Именно такой логической ясностью, четкостью мышления и обладает Ландау. (При этом, конечно, можно признать, что иногда это неодолимое стремление к ясности оборачивается у него консерватизмом или, как говорит Иоффе, талмудизмом. Из-за этого не стоит особенно волноваться. Так бывает и с самим Эренфестом, и даже с Эйнштейном. У Ландау талмудизм проявляется больше в разговорах, чем в самом мышлении*.
* (Под "талмудизмом" мышления Ландау Иоффе и Эренфест, по-видимому, понимали разное. Как бы то ни было, если судить объективно и с "высоты" минувших лет, вряд ли "талмудизм" в самом деле был присущ этому выдающемуся физику.)

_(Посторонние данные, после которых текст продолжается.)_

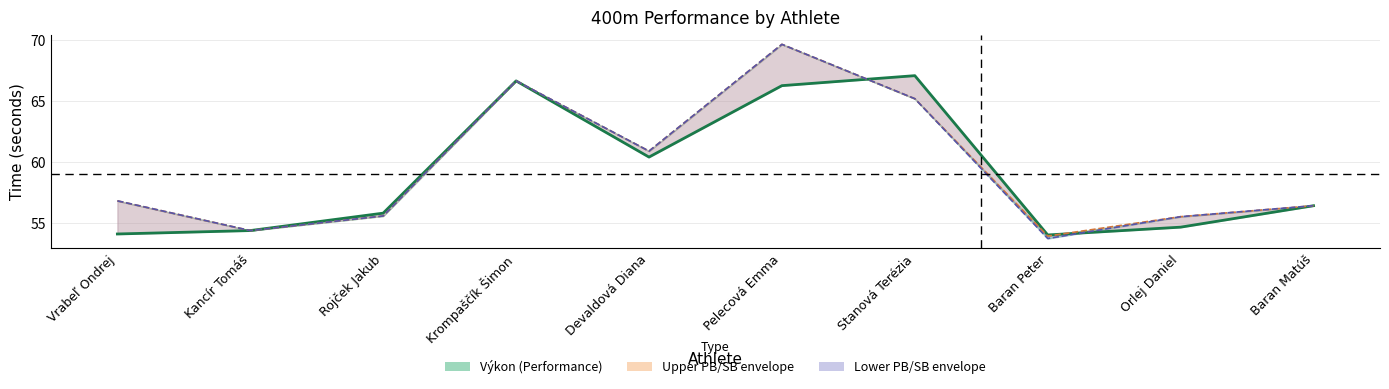

What is the difference between the second highest and second lowest values?

12.6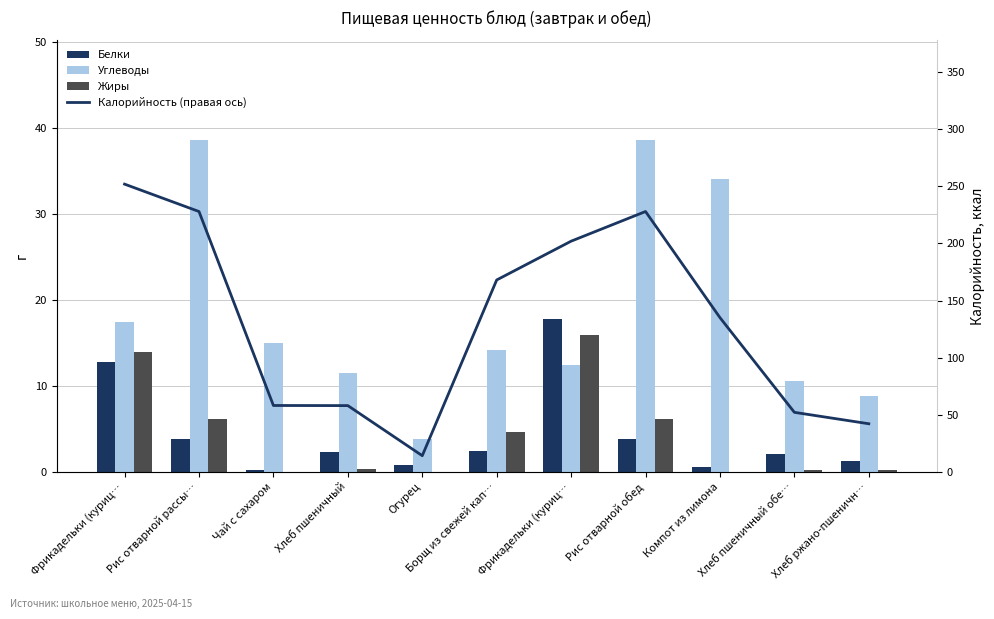

What is the minimum value for Белки?

0.2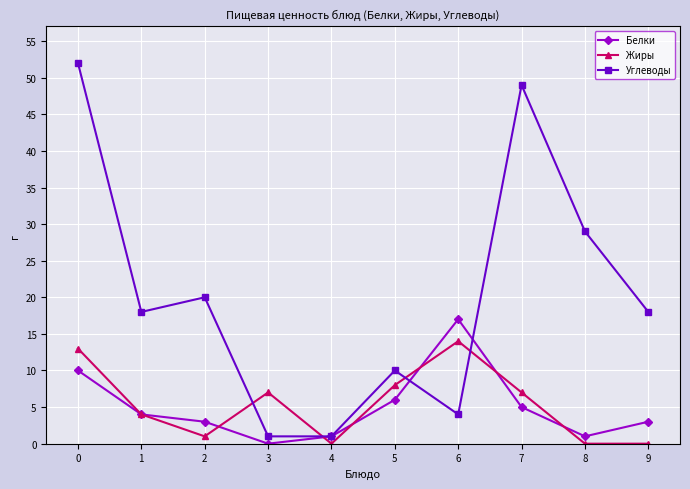

The Углеводы series shows 6 at 6. True or false?

False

Но четкость и ясность мышления Ландау - это еще не все. После того как Эренфест несколько раз с ним поспорил из-за некоторых его чересчур парадоксальных утверждений, он убедился, что Ландау мыслит еще очень наглядно, особенно когда дело идет о классической физике. Кстати, Павел Сигизмундович заметил: экспериментаторы гораздо охотнее обращаются за советом именно к Ландау, а не кому-нибудь другому. И понял почему: если оставить в стороне такое - немаловажное, впрочем,- обстоятельство, что он живо всем интересуется (а потому и сам всем интересен), причиной тут - как раз эта наглядность. Его мальчишеские выходки нередко приводят к тому, что сначала все, что он говорит, кажется совершенно непонятным, но потом, если с ним крепко поспорить, начинаешь вдруг видеть суть дела необычайно выпукло и в конце концов всегда чувствуешь себя очень обогащенным. Эренфест сам узнал от Ландау необычайно много нового, причем, что самое удивительное,- за очень короткий срок. И - полюбил его способ мышления, почти так же, как способ мышления Паули.

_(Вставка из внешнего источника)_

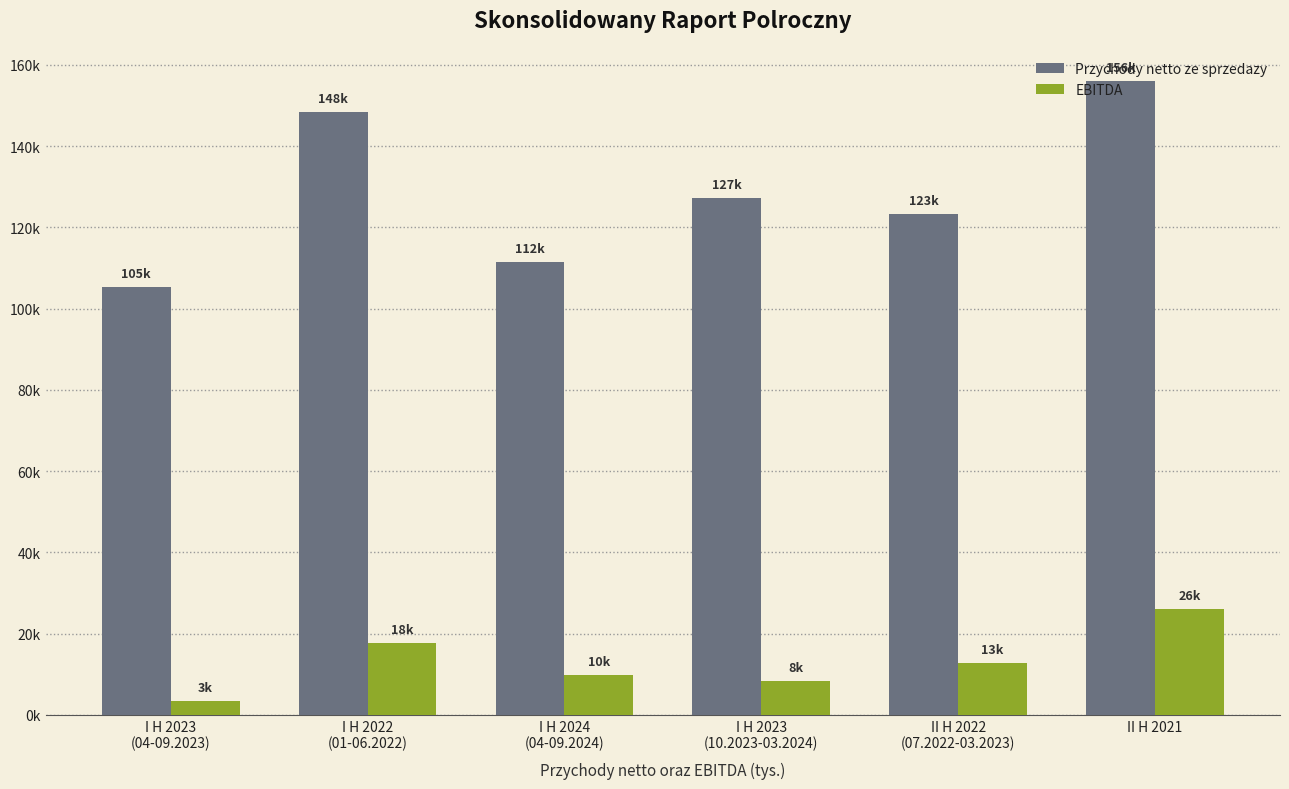

At which label is Przychody netto ze sprzedazy closest to 130686?

I H 2023
(10.2023-03.2024)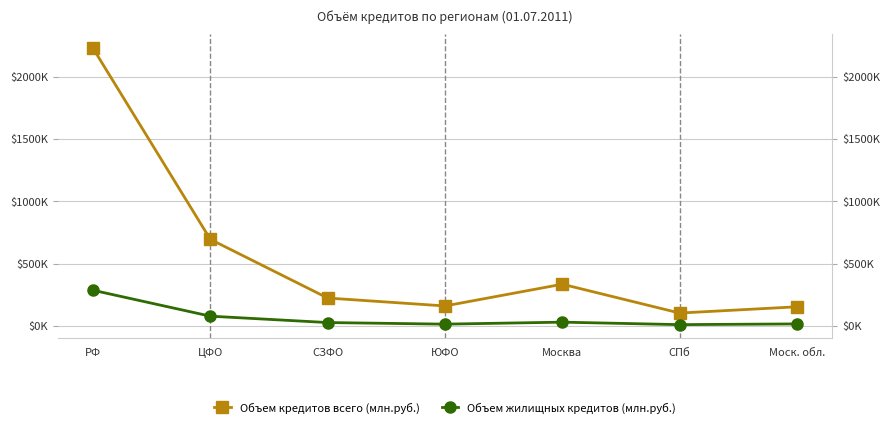

At which label does Объем кредитов всего (млн.руб.) reach its minimum?

СПб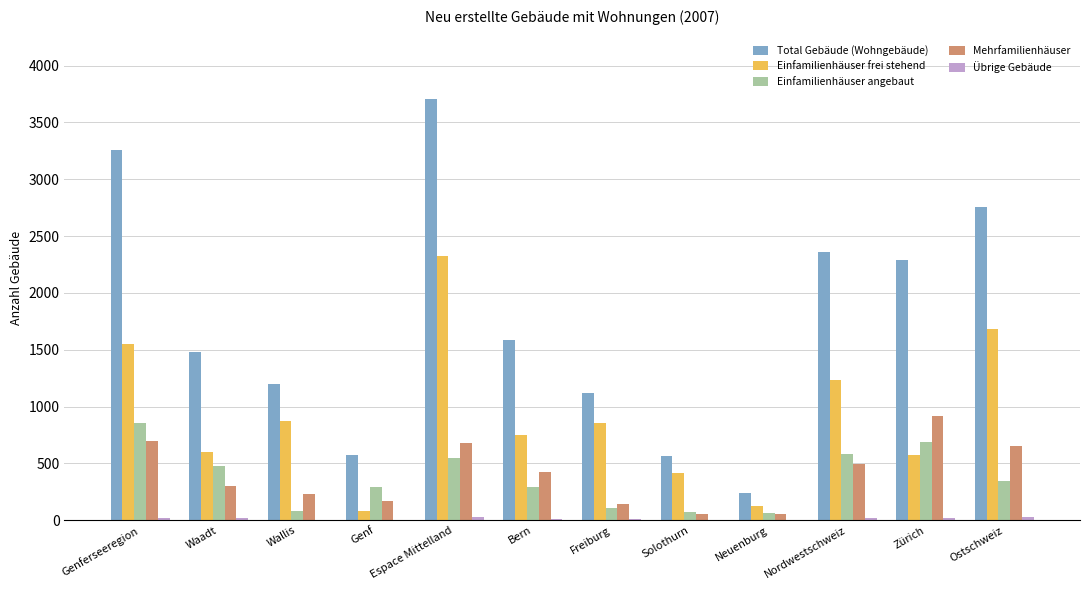

What is the sum of all Mehrfamilienhäuser values?

4829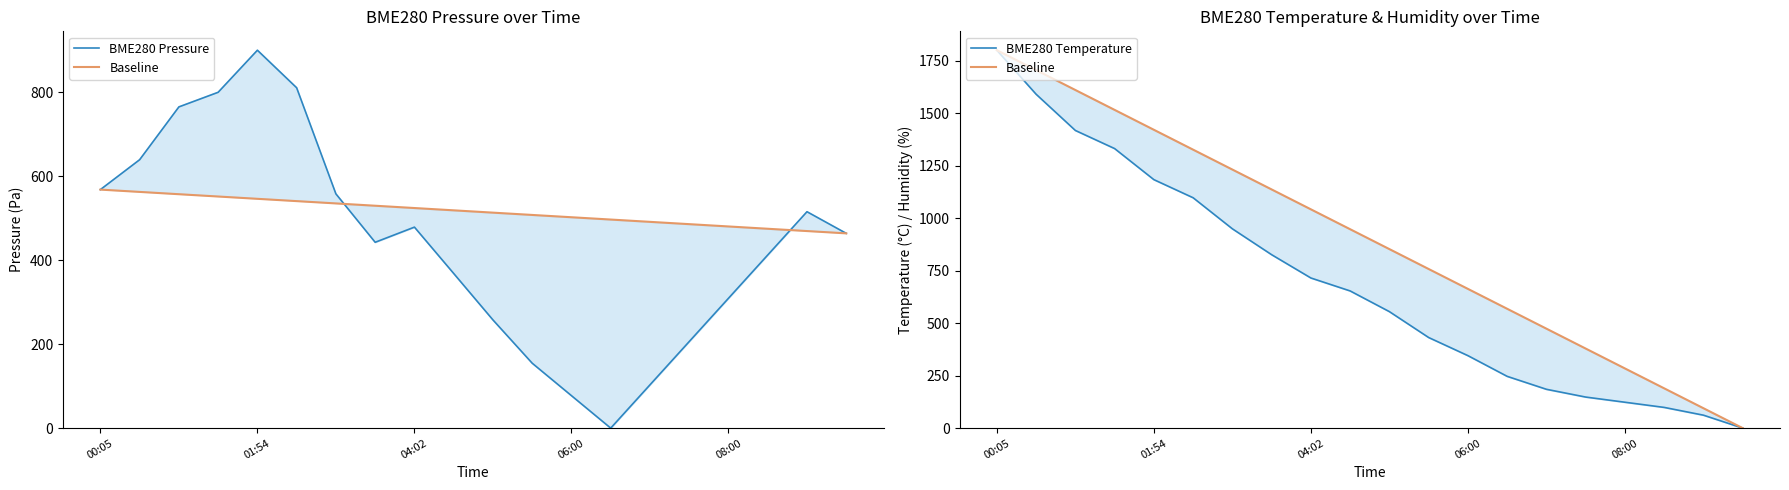

How many values in the Baseline series exceed 947?

10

Теперь, после письма Иоффе, у него нет оснований смотреть на все это как-нибудь иначе. Аргументы Абрама Федоровича не переубедили его ни в чем. Что ж, за время их долгой дружбы не раз бывало, что они в чем-то не соглашались друг с другом. И это как раз тот случай, когда они могут лишь констатировать различие во взглядах. Они не будут ни смазывать его, ни затушевывать - откровенно выскажут все друг другу (собственно, Иоффе уже высказал, а Эренфесту с утра предстоит взяться за перо). И это, разумеется, нисколько не новое в их дружбе.
...Но что же в итоге? Как теперь быть с его планами переезда в Харьков? Что ж, тут все вполне ясно. Здесь, рядом с Ландау, ему делать совершенно нечего. Разве что поучиться. И вообще он слишком стар. Прав был Оствальд: все значительное делается в молодые годы. Будь его, Эренфеста, воля, в науке, особенно в физике, он передал бы все в руки молодых. Тех же, кому перевалило за тридцать пять (теоретиков) и за сорок пять экспериментаторов) поместил бы куда-нибудь на южные горные склоны, предоставив им право наслаждаться солнцем и тихо угасать.
Случилось то, чего так опасался Абрам Федорович Иоффе.